Problem statement — Return every row below unchanged, reproducing each line character for character.

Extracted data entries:
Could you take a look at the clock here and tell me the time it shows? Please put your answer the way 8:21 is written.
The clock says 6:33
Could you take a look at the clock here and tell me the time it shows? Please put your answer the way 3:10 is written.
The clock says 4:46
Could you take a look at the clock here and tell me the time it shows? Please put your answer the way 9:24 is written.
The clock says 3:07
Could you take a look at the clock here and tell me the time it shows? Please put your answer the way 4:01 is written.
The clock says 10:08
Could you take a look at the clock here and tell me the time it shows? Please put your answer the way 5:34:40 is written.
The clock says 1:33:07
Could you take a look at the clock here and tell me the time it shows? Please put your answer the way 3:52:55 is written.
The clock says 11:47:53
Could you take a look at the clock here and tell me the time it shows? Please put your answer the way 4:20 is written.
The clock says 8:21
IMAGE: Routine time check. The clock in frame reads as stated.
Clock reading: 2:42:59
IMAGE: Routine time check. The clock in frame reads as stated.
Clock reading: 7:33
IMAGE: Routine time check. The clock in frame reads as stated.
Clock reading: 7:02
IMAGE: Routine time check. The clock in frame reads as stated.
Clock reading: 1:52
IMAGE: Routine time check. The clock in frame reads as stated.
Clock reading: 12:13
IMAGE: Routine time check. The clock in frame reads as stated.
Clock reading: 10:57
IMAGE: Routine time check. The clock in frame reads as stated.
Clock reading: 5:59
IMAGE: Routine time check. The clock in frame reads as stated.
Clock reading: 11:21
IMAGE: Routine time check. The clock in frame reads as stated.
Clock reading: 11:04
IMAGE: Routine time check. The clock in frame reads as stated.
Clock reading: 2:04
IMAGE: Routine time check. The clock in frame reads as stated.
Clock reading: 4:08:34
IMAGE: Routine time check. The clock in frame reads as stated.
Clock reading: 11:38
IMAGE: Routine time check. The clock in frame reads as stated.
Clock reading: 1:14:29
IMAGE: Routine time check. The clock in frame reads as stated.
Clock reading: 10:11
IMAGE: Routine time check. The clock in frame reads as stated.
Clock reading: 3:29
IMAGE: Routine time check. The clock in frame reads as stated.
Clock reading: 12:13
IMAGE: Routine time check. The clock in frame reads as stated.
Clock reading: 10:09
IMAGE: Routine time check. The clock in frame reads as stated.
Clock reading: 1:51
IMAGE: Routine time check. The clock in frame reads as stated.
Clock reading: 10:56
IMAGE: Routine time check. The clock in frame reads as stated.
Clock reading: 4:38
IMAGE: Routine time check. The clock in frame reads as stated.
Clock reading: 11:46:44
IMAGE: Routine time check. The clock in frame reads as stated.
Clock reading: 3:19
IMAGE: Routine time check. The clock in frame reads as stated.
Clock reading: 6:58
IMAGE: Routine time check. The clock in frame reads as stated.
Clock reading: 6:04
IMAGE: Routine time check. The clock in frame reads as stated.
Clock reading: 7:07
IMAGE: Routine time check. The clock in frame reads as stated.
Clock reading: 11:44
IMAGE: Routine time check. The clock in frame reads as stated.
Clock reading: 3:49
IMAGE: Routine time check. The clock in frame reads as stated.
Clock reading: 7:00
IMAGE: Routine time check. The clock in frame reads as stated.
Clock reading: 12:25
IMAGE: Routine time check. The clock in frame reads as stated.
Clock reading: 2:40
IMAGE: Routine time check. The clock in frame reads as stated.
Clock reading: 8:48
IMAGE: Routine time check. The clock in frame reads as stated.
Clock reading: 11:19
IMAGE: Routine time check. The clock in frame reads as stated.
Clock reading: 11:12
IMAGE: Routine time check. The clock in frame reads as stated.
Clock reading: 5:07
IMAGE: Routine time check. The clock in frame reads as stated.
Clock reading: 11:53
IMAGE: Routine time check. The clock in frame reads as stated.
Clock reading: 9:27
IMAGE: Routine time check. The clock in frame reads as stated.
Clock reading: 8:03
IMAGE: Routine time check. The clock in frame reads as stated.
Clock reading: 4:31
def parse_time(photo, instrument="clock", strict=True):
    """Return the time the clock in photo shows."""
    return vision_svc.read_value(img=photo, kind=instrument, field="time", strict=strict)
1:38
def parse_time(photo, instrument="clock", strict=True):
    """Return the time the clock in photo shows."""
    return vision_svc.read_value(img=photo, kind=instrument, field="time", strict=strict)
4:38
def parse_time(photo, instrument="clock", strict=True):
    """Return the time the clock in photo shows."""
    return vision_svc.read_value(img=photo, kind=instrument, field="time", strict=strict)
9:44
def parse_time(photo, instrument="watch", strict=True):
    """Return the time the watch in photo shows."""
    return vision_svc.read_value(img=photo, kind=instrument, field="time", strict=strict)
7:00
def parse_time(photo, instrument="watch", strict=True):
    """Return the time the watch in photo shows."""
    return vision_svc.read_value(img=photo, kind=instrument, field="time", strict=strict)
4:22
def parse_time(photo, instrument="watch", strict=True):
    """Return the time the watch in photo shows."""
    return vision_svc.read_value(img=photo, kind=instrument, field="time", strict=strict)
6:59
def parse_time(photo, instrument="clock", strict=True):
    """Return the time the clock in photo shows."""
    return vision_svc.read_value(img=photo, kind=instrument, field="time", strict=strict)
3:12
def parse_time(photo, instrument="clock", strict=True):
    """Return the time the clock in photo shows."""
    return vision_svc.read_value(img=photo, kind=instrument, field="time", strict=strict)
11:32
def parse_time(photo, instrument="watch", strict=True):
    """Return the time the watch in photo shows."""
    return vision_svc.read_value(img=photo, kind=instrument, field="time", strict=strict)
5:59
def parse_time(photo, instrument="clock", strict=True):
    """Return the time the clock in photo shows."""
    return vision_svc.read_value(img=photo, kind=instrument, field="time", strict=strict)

Completed exercise —
Could you take a look at the clock here and tell me the time it shows? Please put your answer the way 8:21 is written.
The clock says 6:33
Could you take a look at the clock here and tell me the time it shows? Please put your answer the way 3:10 is written.
The clock says 4:46
Could you take a look at the clock here and tell me the time it shows? Please put your answer the way 9:24 is written.
The clock says 3:07
Could you take a look at the clock here and tell me the time it shows? Please put your answer the way 4:01 is written.
The clock says 10:08
Could you take a look at the clock here and tell me the time it shows? Please put your answer the way 5:34:40 is written.
The clock says 1:33:07
Could you take a look at the clock here and tell me the time it shows? Please put your answer the way 3:52:55 is written.
The clock says 11:47:53
Could you take a look at the clock here and tell me the time it shows? Please put your answer the way 4:20 is written.
The clock says 8:21
IMAGE: Routine time check. The clock in frame reads as stated.
Clock reading: 2:42:59
IMAGE: Routine time check. The clock in frame reads as stated.
Clock reading: 7:33
IMAGE: Routine time check. The clock in frame reads as stated.
Clock reading: 7:02
IMAGE: Routine time check. The clock in frame reads as stated.
Clock reading: 1:52
IMAGE: Routine time check. The clock in frame reads as stated.
Clock reading: 12:13
IMAGE: Routine time check. The clock in frame reads as stated.
Clock reading: 10:57
IMAGE: Routine time check. The clock in frame reads as stated.
Clock reading: 5:59
IMAGE: Routine time check. The clock in frame reads as stated.
Clock reading: 11:21
IMAGE: Routine time check. The clock in frame reads as stated.
Clock reading: 11:04
IMAGE: Routine time check. The clock in frame reads as stated.
Clock reading: 2:04
IMAGE: Routine time check. The clock in frame reads as stated.
Clock reading: 4:08:34
IMAGE: Routine time check. The clock in frame reads as stated.
Clock reading: 11:38
IMAGE: Routine time check. The clock in frame reads as stated.
Clock reading: 1:14:29
IMAGE: Routine time check. The clock in frame reads as stated.
Clock reading: 10:11
IMAGE: Routine time check. The clock in frame reads as stated.
Clock reading: 3:29
IMAGE: Routine time check. The clock in frame reads as stated.
Clock reading: 12:13
IMAGE: Routine time check. The clock in frame reads as stated.
Clock reading: 10:09
IMAGE: Routine time check. The clock in frame reads as stated.
Clock reading: 1:51
IMAGE: Routine time check. The clock in frame reads as stated.
Clock reading: 10:56
IMAGE: Routine time check. The clock in frame reads as stated.
Clock reading: 4:38
IMAGE: Routine time check. The clock in frame reads as stated.
Clock reading: 11:46:44
IMAGE: Routine time check. The clock in frame reads as stated.
Clock reading: 3:19
IMAGE: Routine time check. The clock in frame reads as stated.
Clock reading: 6:58
IMAGE: Routine time check. The clock in frame reads as stated.
Clock reading: 6:04
IMAGE: Routine time check. The clock in frame reads as stated.
Clock reading: 7:07
IMAGE: Routine time check. The clock in frame reads as stated.
Clock reading: 11:44
IMAGE: Routine time check. The clock in frame reads as stated.
Clock reading: 3:49
IMAGE: Routine time check. The clock in frame reads as stated.
Clock reading: 7:00
IMAGE: Routine time check. The clock in frame reads as stated.
Clock reading: 12:25
IMAGE: Routine time check. The clock in frame reads as stated.
Clock reading: 2:40
IMAGE: Routine time check. The clock in frame reads as stated.
Clock reading: 8:48
IMAGE: Routine time check. The clock in frame reads as stated.
Clock reading: 11:19
IMAGE: Routine time check. The clock in frame reads as stated.
Clock reading: 11:12
IMAGE: Routine time check. The clock in frame reads as stated.
Clock reading: 5:07
IMAGE: Routine time check. The clock in frame reads as stated.
Clock reading: 11:53
IMAGE: Routine time check. The clock in frame reads as stated.
Clock reading: 9:27
IMAGE: Routine time check. The clock in frame reads as stated.
Clock reading: 8:03
IMAGE: Routine time check. The clock in frame reads as stated.
Clock reading: 4:31
def parse_time(photo, instrument="clock", strict=True):
    """Return the time the clock in photo shows."""
    return vision_svc.read_value(img=photo, kind=instrument, field="time", strict=strict)
1:38
def parse_time(photo, instrument="clock", strict=True):
    """Return the time the clock in photo shows."""
    return vision_svc.read_value(img=photo, kind=instrument, field="time", strict=strict)
4:38
def parse_time(photo, instrument="clock", strict=True):
    """Return the time the clock in photo shows."""
    return vision_svc.read_value(img=photo, kind=instrument, field="time", strict=strict)
9:44
def parse_time(photo, instrument="watch", strict=True):
    """Return the time the watch in photo shows."""
    return vision_svc.read_value(img=photo, kind=instrument, field="time", strict=strict)
7:00
def parse_time(photo, instrument="watch", strict=True):
    """Return the time the watch in photo shows."""
    return vision_svc.read_value(img=photo, kind=instrument, field="time", strict=strict)
4:22
def parse_time(photo, instrument="watch", strict=True):
    """Return the time the watch in photo shows."""
    return vision_svc.read_value(img=photo, kind=instrument, field="time", strict=strict)
6:59
def parse_time(photo, instrument="clock", strict=True):
    """Return the time the clock in photo shows."""
    return vision_svc.read_value(img=photo, kind=instrument, field="time", strict=strict)
3:12
def parse_time(photo, instrument="clock", strict=True):
    """Return the time the clock in photo shows."""
    return vision_svc.read_value(img=photo, kind=instrument, field="time", strict=strict)
11:32
def parse_time(photo, instrument="watch", strict=True):
    """Return the time the watch in photo shows."""
    return vision_svc.read_value(img=photo, kind=instrument, field="time", strict=strict)
5:59
def parse_time(photo, instrument="clock", strict=True):
    """Return the time the clock in photo shows."""
    return vision_svc.read_value(img=photo, kind=instrument, field="time", strict=strict)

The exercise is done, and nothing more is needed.